ライブドアは1月24日、経営陣の変更(関連記事)に伴う記者会見を開催した。新しく代表取締役に就任した熊谷史人氏や執行役員社長の平松庚三氏らは株主らに謝罪するとともに、ライブドア再生に向けて強い意欲を示した。
熊谷氏はまず、冒頭で「株主や広告主、従業員やその家族などに大きな心配と迷惑をおかけしたことを謝罪したい」と挨拶。その上で、実務を担当する執行役員と、その監視を行う取締役に経営の体制を分けたことを説明して、「新しい体制ではこのようなことが再び起きることのないよう、コンプライアンスを徹底する」とした。
新経営陣は会見でお詫びを繰り返した |
「ルールに外れたとみなされる行為は繰り返さない」(熊谷氏)
執行役員社長として、ライブドアの業務を一手に引き受けることになる平松氏は「23日深夜にこの話を受け、時期が時期だけに私にとっても、ライブドアにとっても大きなチャレンジだと感じた」というが、「新しいチームで失われた信頼を取り戻すよう努力していく」と意気込みを語った。
「これまでは堀江貴文という起業家が、ピッチャーと4番バッターの役割を同時に果たしており、1人の人間に大きな力が集まっていた。

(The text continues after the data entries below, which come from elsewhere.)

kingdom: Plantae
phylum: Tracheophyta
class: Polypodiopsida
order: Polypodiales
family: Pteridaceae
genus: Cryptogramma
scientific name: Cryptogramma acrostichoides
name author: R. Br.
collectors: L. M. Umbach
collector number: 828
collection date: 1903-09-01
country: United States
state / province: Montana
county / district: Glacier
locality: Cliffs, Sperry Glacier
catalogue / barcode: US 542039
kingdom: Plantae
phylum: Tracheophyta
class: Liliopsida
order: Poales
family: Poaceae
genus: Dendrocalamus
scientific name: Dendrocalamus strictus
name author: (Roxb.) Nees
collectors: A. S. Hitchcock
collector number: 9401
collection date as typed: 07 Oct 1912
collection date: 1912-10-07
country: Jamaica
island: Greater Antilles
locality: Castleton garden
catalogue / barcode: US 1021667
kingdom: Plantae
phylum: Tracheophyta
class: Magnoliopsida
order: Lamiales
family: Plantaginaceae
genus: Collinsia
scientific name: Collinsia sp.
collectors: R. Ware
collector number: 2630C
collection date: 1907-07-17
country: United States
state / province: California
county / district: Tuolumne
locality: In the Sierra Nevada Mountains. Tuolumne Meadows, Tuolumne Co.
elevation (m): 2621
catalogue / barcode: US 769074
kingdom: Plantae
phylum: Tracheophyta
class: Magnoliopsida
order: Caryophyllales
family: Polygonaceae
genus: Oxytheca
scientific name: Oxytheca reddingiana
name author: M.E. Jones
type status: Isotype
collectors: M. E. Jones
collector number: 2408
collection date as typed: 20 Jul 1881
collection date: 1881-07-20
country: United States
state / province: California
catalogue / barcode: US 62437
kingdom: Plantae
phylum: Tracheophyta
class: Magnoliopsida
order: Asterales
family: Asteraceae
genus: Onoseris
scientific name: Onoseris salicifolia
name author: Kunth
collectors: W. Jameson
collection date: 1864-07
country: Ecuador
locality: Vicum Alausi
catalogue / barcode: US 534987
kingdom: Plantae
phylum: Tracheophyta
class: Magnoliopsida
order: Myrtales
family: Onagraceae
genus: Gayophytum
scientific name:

結果的に、そこに問題があった」(平松氏)
同日開かれた取締役会では、ライブドアの創業者でもある堀江貴文氏が代表権を失い、社長も降板することが決定している。この点について熊谷氏は「代表、および社長を退任するのは本人の意思によるもの」と説明。ただし、堀江氏との接見は認められなかったため、弁護士を通して意思を確認したとしており、「一部あいまいなところがあり、取締役の辞任に関する意思は確認できなかった」として、堀江氏は現時点でもライブドア取締役の職にある。
新たに代表取締役となった熊谷氏(左)と執行役員社長の平松氏(右) |
一部報道では熊谷氏自身も一連の事件に深くかかわっていたのではないかとされているが、この点については「捜査の協力のため、コメントは差し控える」と繰り返した。一方、平松氏はもともと弥生の代表取締役社長であり、ライブドアの傘下に入ったのは2004年12月であること、そして事件はそれよりも前に起こったことだとして、自身の関与については否定した。
平松氏を社長に選んだ理由については、「経営に関する豊富な経験がある。ライブドアは社会的経験の浅い部分があり、周りの人々の気持ちを理解できない部分があったが、平松氏は周囲ともうまくやれる人物であり適任だ」と熊谷氏は説明した。
証券取引法に違反する行為をしたとされる時期から経営陣の1人として参画していた熊谷氏が代表取締役に就任することには報道陣から批判の声も上がったが、熊谷氏は「取締役のうち、山崎(徳之氏)はプラネックスコミュニケーションズの、羽田(寛氏)はライブドアオートの取締役を務めており、ライブドアに常駐しているのは自分しかいなかった。平松氏を取締役に迎え入れるために株主総会を開いて決議するという方法もあるが、時間がかかる上、東京証券取引所でライブドア株式の取引が午前中できないような状態では、株主の総意を確認することは難しい」と釈明した。
今回の事件を受け、すでに一部の広告主が出稿を止めるなどの影響が出ているという。また、従業員についても「社内に動揺はあり、辞める人も一部いる」(熊谷氏)とのことだ。今後の具体的な戦略については明らかにされなかったが、平松氏は「コンプライアンスとガバナンスに準拠し、ルールの中での成長に主眼を置く」と話し、一部事業の売却などについても否定しなかった。
また、熊谷氏は、今回逮捕された堀江氏ら4名が保釈後にライブドアの経営陣として戻ってくる可能性について「迎え入れる予定はない」と明言した。